В России я не выступаю. Слишком много ассоциаций с Крымом
– Она однозначно находится на подъеме. Появилось очень много новых исполнителей, которые поют на английском и на украинском. Приятно, что в Украине появилось так много прогрессивных групп. И в России есть тоже классные исполнители, такие как Therr Maitz. Я немножко общаюсь с Полиной Гагариной, она очень интересная певица, и мне нравится ее звучание. Мне кажется, что в целом с музыкой что-то хорошее происходит в последнее время.

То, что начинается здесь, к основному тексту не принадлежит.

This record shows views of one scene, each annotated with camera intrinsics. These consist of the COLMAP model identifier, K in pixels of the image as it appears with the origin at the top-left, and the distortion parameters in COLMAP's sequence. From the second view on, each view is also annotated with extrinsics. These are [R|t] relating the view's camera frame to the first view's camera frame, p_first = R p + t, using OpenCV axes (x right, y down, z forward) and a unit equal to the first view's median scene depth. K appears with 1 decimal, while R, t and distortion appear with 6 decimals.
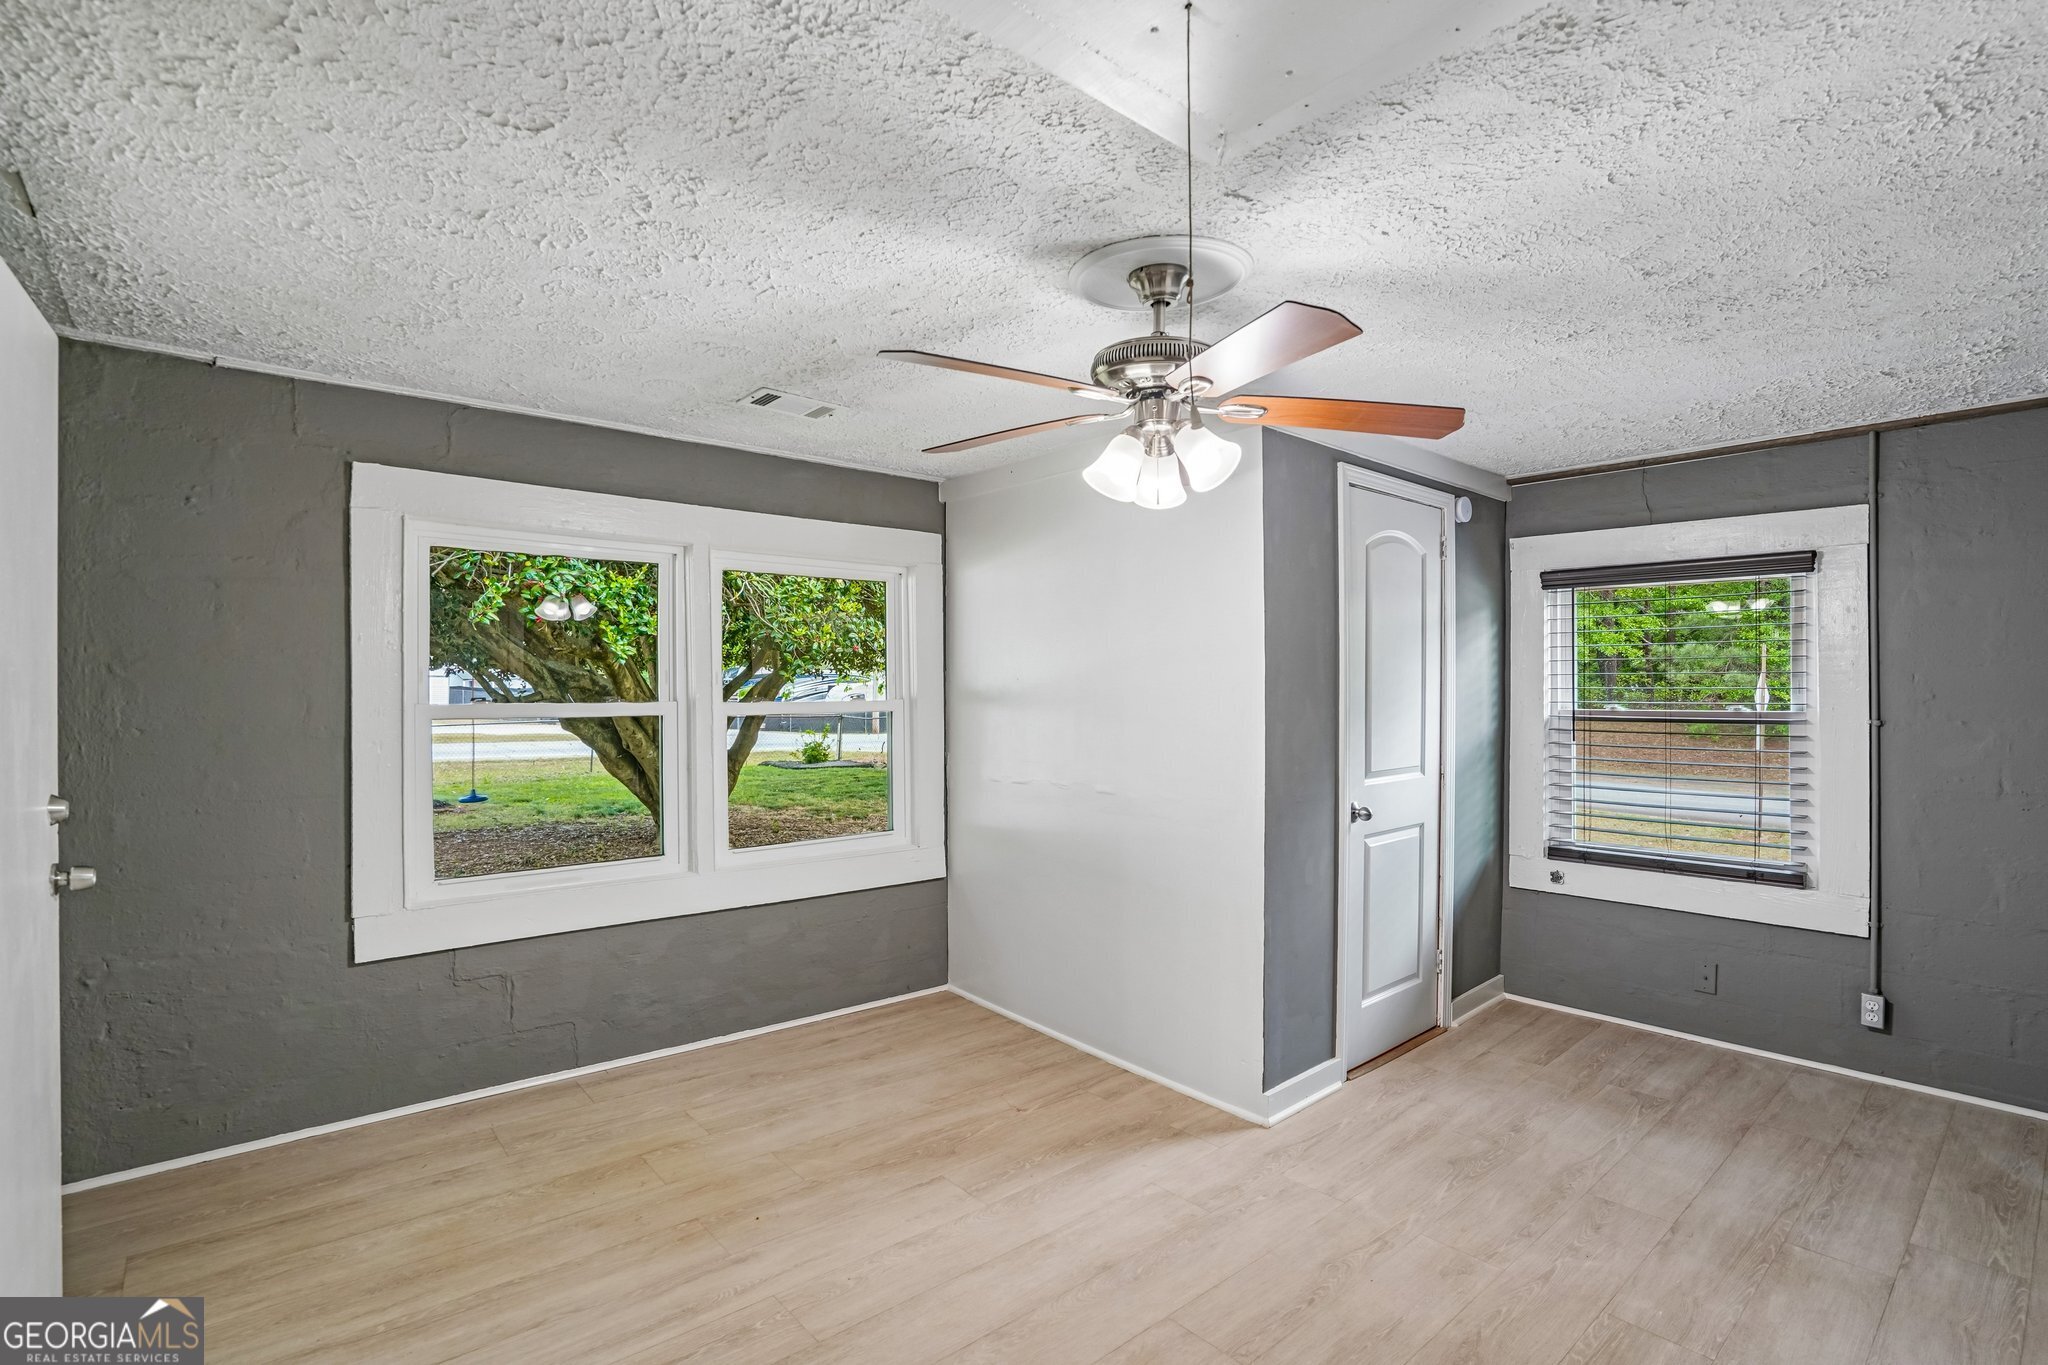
lens RADIAL K [[969.3, 0, 1013.1], [0, 969.3, 670.0], [0, 0, 1]] dist [-0.054324, 0.017632]
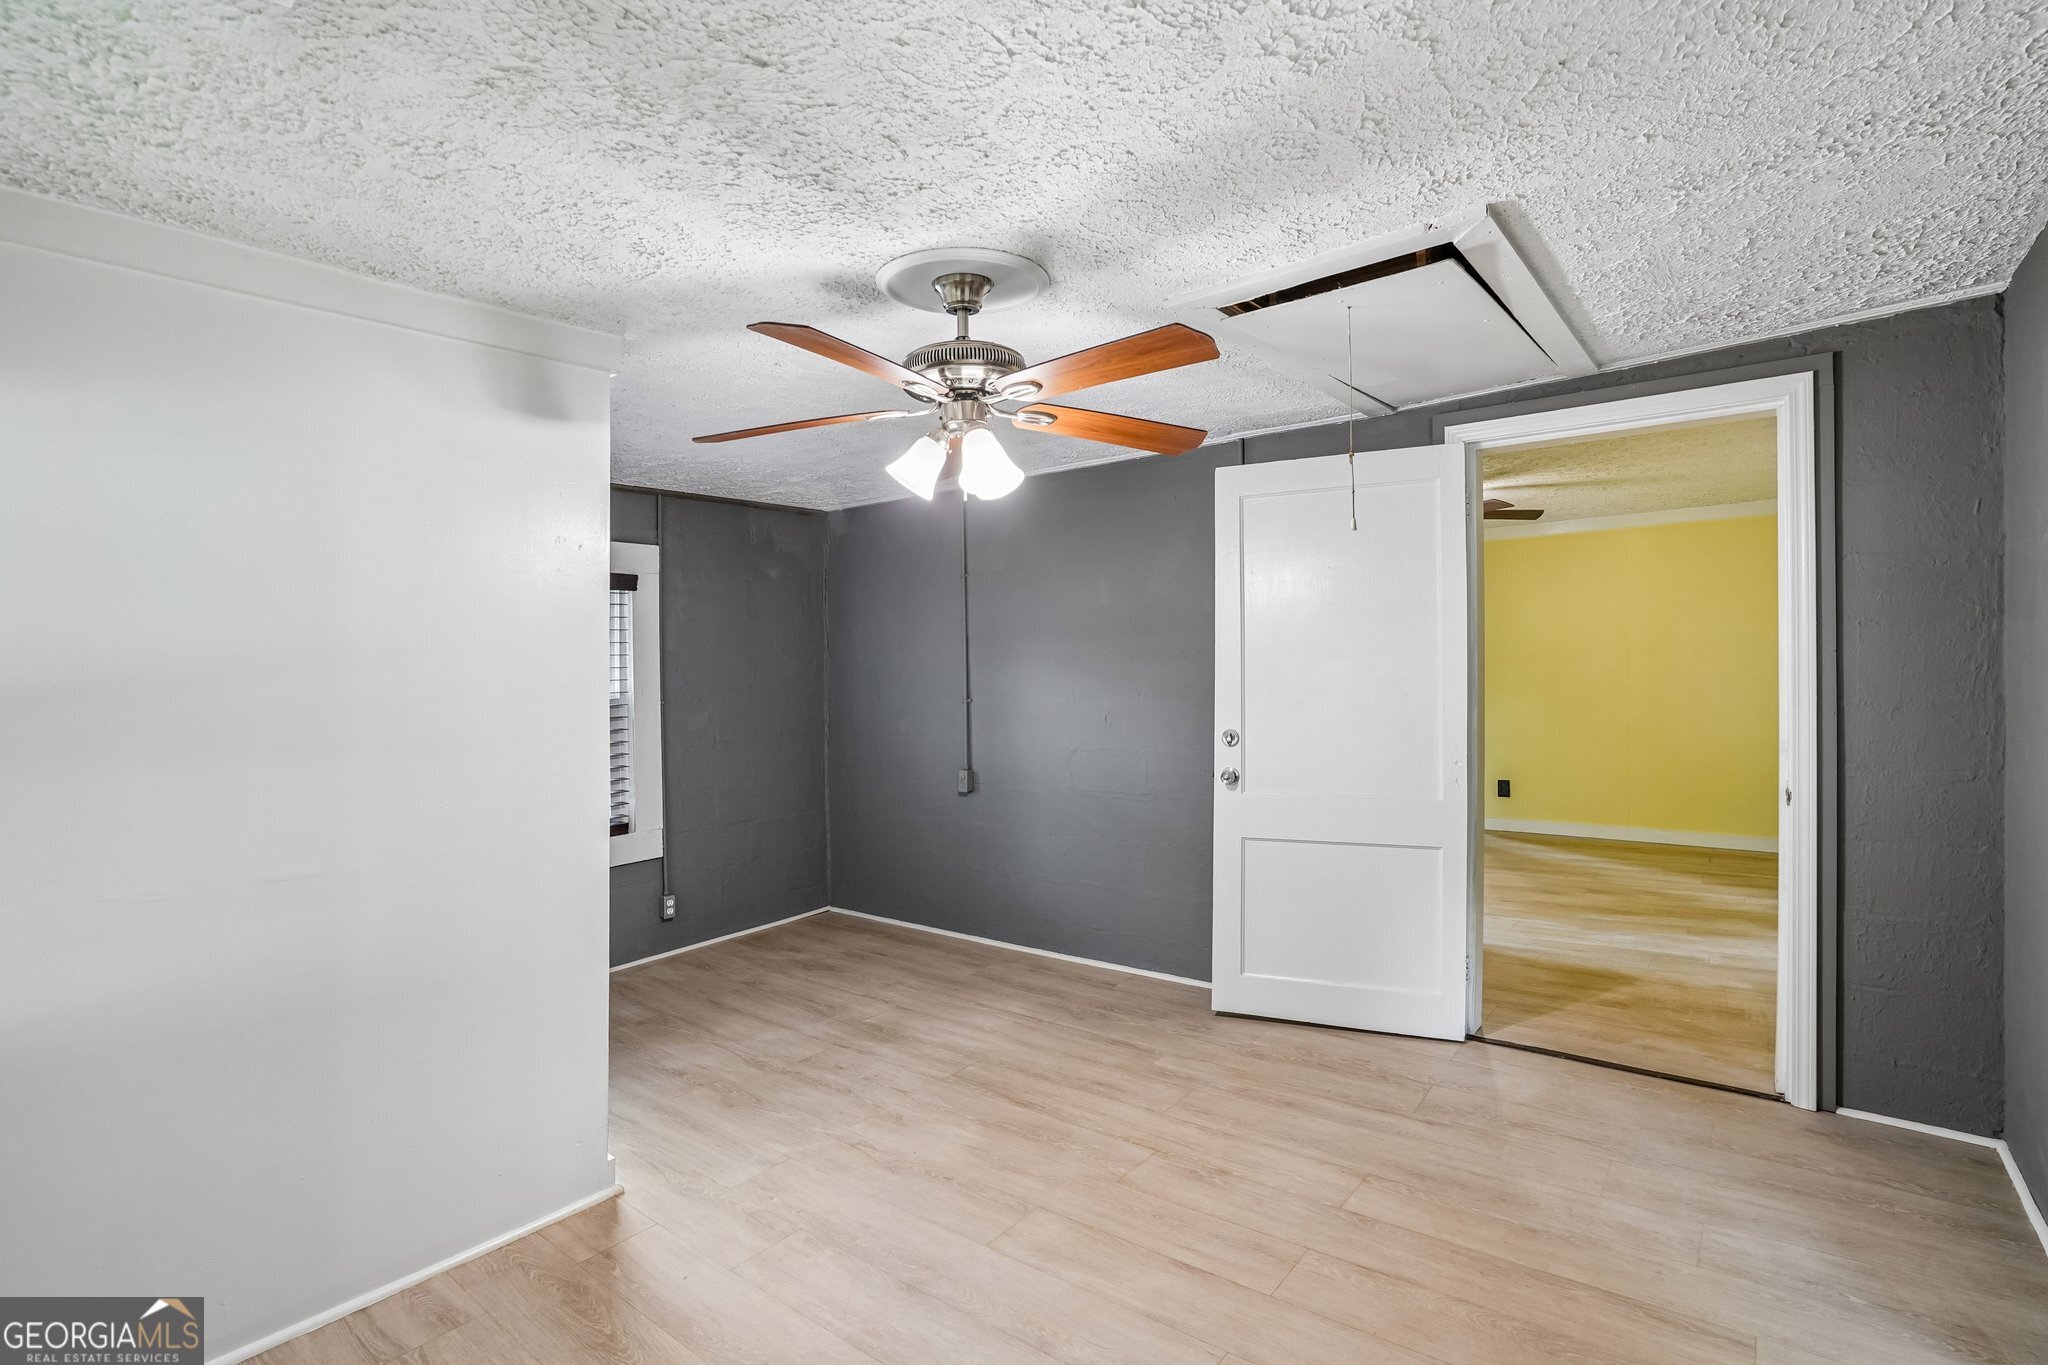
lens RADIAL K [[969.3, 0, 1006.1], [0, 969.3, 687.1], [0, 0, 1]] dist [-0.054324, 0.017632]
pose [[-0.181368, -0.018979, 0.983232, -0.714394], [0.011271, 0.999708, 0.021376, 0.008932], [-0.983351, 0.014958, -0.181101, 0.910361]]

– А в Россию в последнее время вы с гастролями ездите?
– Нет, в последнее время не была. По тем соображениям, о которых мы говорили немножко раньше, – слишком много ассоциаций с Крымом.
– Вы уже участвовали в 2011 году в отборочных состязаниях на "Евровидение". Почему вы снова решились на это непростое испытание?

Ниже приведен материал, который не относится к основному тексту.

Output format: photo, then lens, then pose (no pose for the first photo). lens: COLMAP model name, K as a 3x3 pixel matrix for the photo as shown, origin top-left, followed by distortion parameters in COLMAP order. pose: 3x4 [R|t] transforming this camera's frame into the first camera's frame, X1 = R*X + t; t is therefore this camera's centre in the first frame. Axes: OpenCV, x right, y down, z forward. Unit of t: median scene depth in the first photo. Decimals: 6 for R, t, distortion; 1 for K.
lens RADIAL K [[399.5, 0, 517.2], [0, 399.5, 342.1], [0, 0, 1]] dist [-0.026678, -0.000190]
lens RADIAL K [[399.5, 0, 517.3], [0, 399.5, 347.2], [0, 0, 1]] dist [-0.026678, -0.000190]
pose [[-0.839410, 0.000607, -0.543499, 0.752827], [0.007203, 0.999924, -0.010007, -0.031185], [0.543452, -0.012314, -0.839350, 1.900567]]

– На самом деле я ненавижу конкурсы! (Смеется.) Хотя "Новая волна" мне принесла победу и известность. Решилась опять, в первую очередь, потому что была подходящая песня, которая, на мой взгляд, получилась, и со смысловой, и с музыкальной точки зрения. Если не получится с "Евровидением", значит, для меня это будет знак, что мне это не нужно, это не мой путь. И как занималась своим творчеством, писала альбомы, выступала с концертами и на фестивалях, так и буду этим заниматься. Но если с "Евровидением" все сложится, тоже будет здорово.